WHAT YOU SHOULD DO: Everything in the listing except the pictures should be written out exactly.

DATA BELOW:
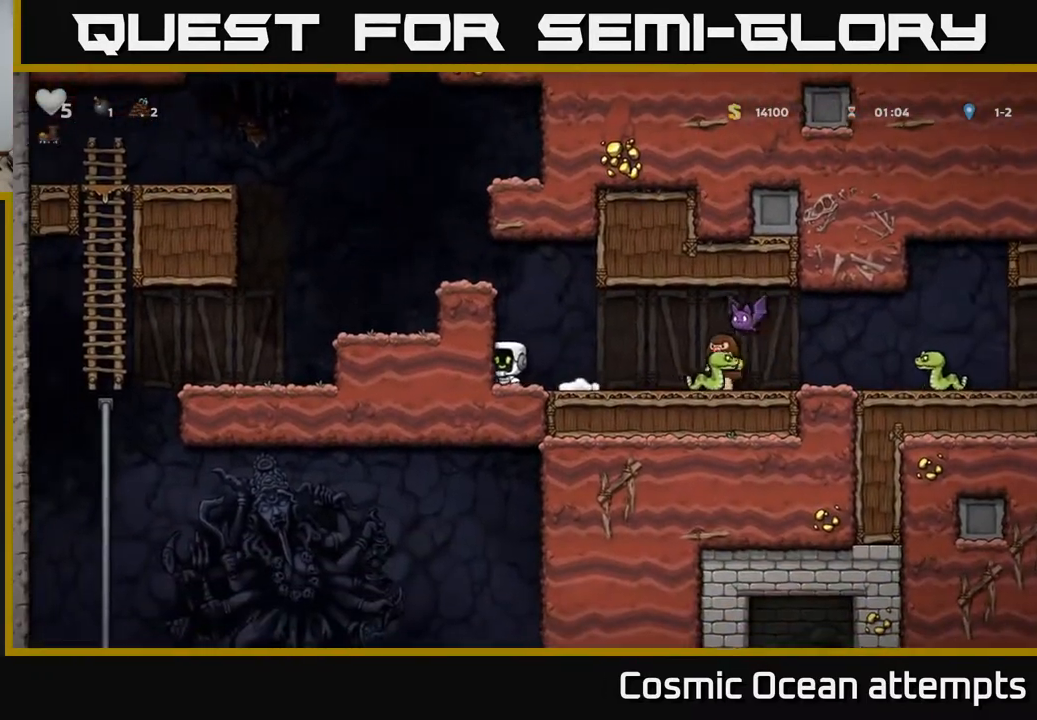
{"buttons": ["A"], "right_stick": "center", "events": [[50, "DPAD_RIGHT", "down"], [133, "DPAD_RIGHT", "up"], [350, "X", "down"], [433, "A", "down"], [483, "X", "up"]]}
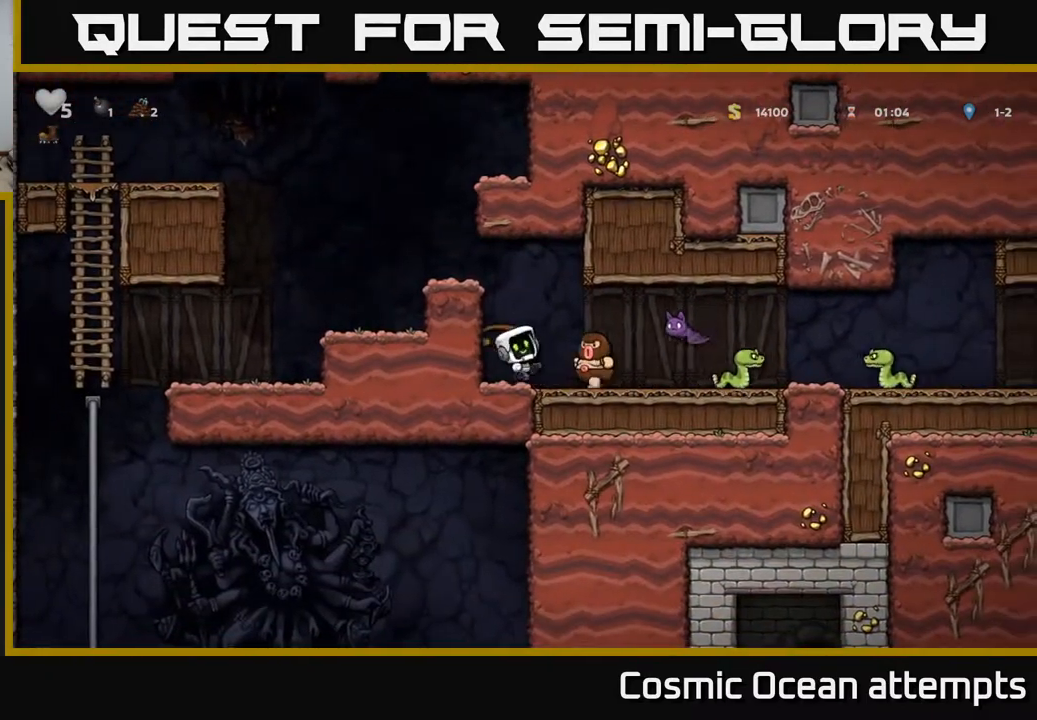
{"buttons": [], "right_stick": "center", "events": [[83, "A", "up"]]}
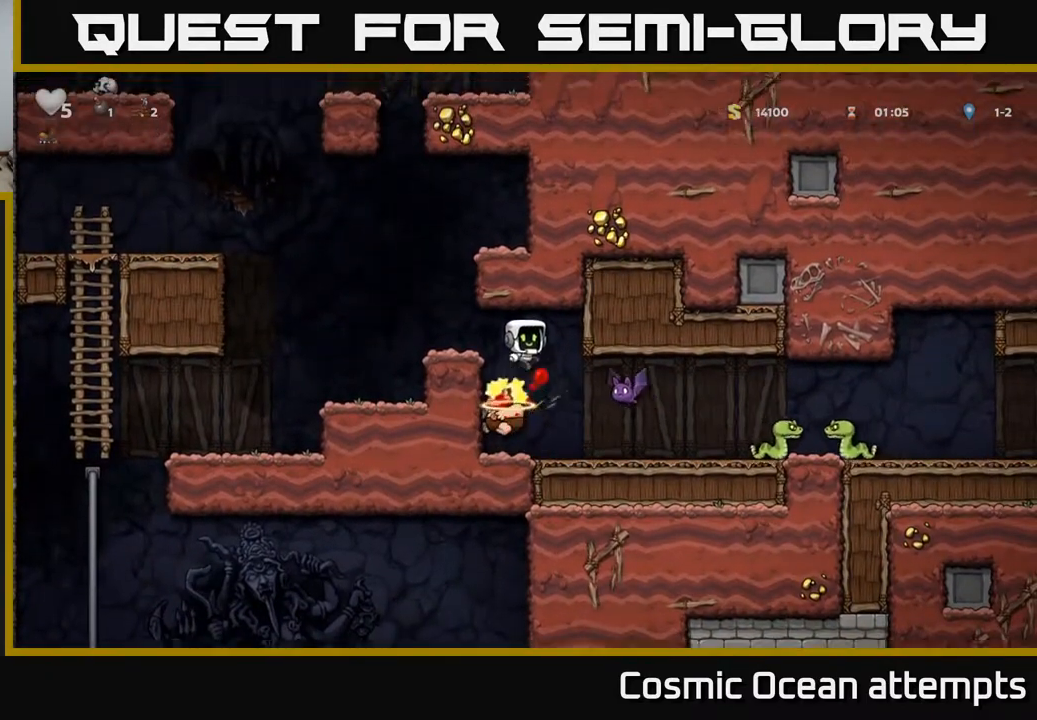
{"buttons": [], "right_stick": "center", "events": [[200, "X", "down"], [283, "X", "up"]]}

SOLVED EXERCISE:
{"buttons": ["A"], "right_stick": "center", "events": [[50, "DPAD_RIGHT", "down"], [133, "DPAD_RIGHT", "up"], [350, "X", "down"], [433, "A", "down"], [483, "X", "up"]]}
{"buttons": [], "right_stick": "center", "events": [[83, "A", "up"]]}
{"buttons": [], "right_stick": "center", "events": [[200, "X", "down"], [283, "X", "up"]]}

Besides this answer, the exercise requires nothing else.